В директиве Главного командования командованию 8-й армии от 26 ноября 1918 года отмечалось, что за последнее время 8-я армия запятнала себя позорным беспрерывным отступлением. В частях и соединениях процветали антисемитские настроения, хулиганство, бандитизм, игра в карты.
Добровольческая армия становится сильнейшей головной болью высшего военно-политического руководства Советской России. Троцкий на праздновании 1-й годовщины прихода большевиков к власти говорил:
«Сейчас пульс Советской республики бьется на Южном фронте. Мы обратились с призывом к Советам Петрограда и Москвы. В последние дни сотни трудящихся были отправлены на юг. Отправлены машины, карабины, пушки. Нам надо овладеть Доном, Северным Кавказом, Каспийским морем. Именно на Дону нужно разрубить узел контрреволюции!»
В тот период в связи с расширением масштабов борьбы меняется и характер военной деятельности вождя белых волонтеров генерал-лейтенанта Деникина, стиль управления войсками:
«Теперь открылась более широкая стратегическая работа начальника, и вместе с тем сузилась сфера непосредственного моего влияния на войска. Раньше я вел армию, теперь командую ею».
Изменение характера военной деятельности Деникина, стиля управления войсками отнюдь не означало, что генерал перестал бывать в первой боевой линии. Вот как описывает это Ю. Власов.

ИСХОДНЫЕ ДАННЫЕ:
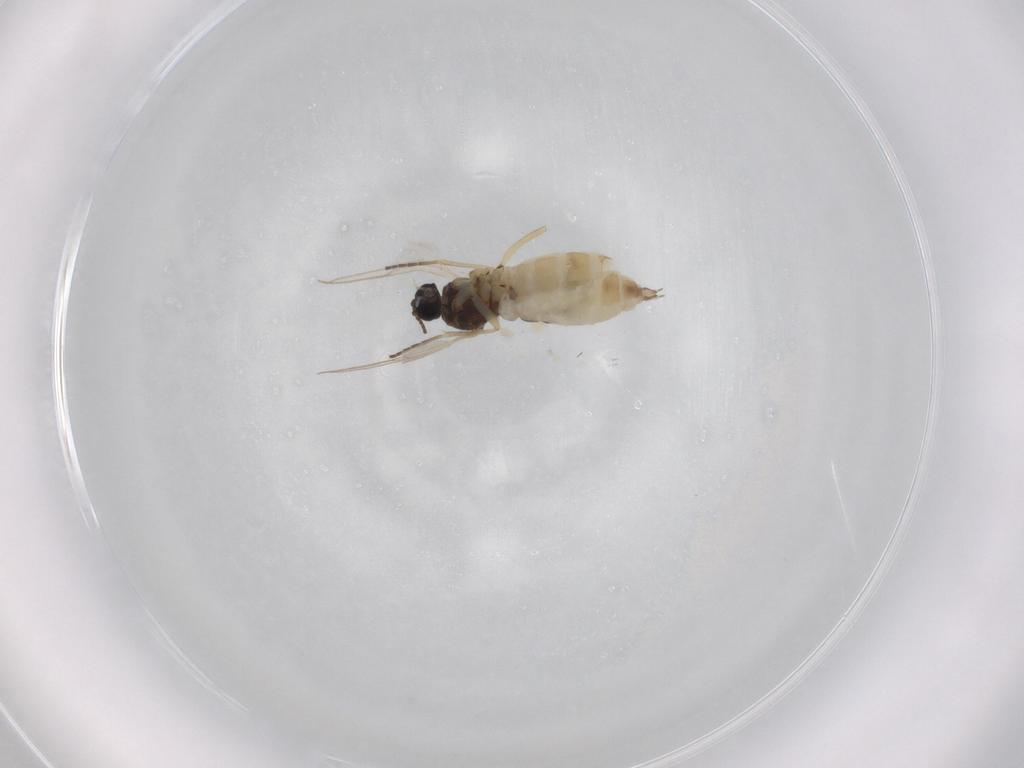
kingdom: Animalia
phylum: Arthropoda
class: Insecta
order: Diptera
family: Sciaridae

ЗАДАНИЕ: Перепишите в тексте документа всё от «В тот период» и вплоть до «это Ю. Власов.», заменив «войсками» на «частями».

РЕЗУЛЬТАТ ВЫПОЛНЕНИЯ:
В тот период в связи с расширением масштабов борьбы меняется и характер военной деятельности вождя белых волонтеров генерал-лейтенанта Деникина, стиль управления частями:
«Теперь открылась более широкая стратегическая работа начальника, и вместе с тем сузилась сфера непосредственного моего влияния на войска. Раньше я вел армию, теперь командую ею».
Изменение характера военной деятельности Деникина, стиля управления частями отнюдь не означало, что генерал перестал бывать в первой боевой линии. Вот как описывает это Ю. Власов.